Ewald Frostig und Oswald Gifter sind wieder da. Nach ihrer ersten Veröffentlichung, „Der Majestix-Komplex. Zur Psychopathologie des Zwischenchefs“ (1999), legen die beiden Sozial- und Sprachwissenschaftler jetzt ihr neues Werk vor: „Chefsache! Geschichte und Aktualität einer hartnäckigen Wahnvorstellung“ (Springer, Berlin/Heidelberg/New York, 328 S., 58 DM).

→ **Datensätze**:
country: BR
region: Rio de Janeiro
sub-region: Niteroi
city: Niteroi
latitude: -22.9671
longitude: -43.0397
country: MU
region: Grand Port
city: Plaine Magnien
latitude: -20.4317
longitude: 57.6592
==
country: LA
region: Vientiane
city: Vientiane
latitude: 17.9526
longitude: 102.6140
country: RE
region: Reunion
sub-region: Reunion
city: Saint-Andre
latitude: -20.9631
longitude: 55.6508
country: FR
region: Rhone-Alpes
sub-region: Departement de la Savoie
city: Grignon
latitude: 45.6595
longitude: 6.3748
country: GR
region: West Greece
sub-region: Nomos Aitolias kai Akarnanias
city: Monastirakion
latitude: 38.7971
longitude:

→ **Aufgaben**:
a) Übertrage den Satz „Ewald Frostig und Oswald Gifter sind wieder da.“ aus dem Textauszug ins Englische.
b) Gib aus den Datensätzen die Zeilen unverändert wieder, angefangen bei der Zeile mit „country: BR“ bis einschließlich der Zeile mit „longitude: 57.6592“.

→ **Lösungen**:
a) Ewald Frostig and Oswald Gifter are back.

b)
country: BR
region: Rio de Janeiro
sub-region: Niteroi
city: Niteroi
latitude: -22.9671
longitude: -43.0397
country: MU
region: Grand Port
city: Plaine Magnien
latitude: -20.4317
longitude: 57.6592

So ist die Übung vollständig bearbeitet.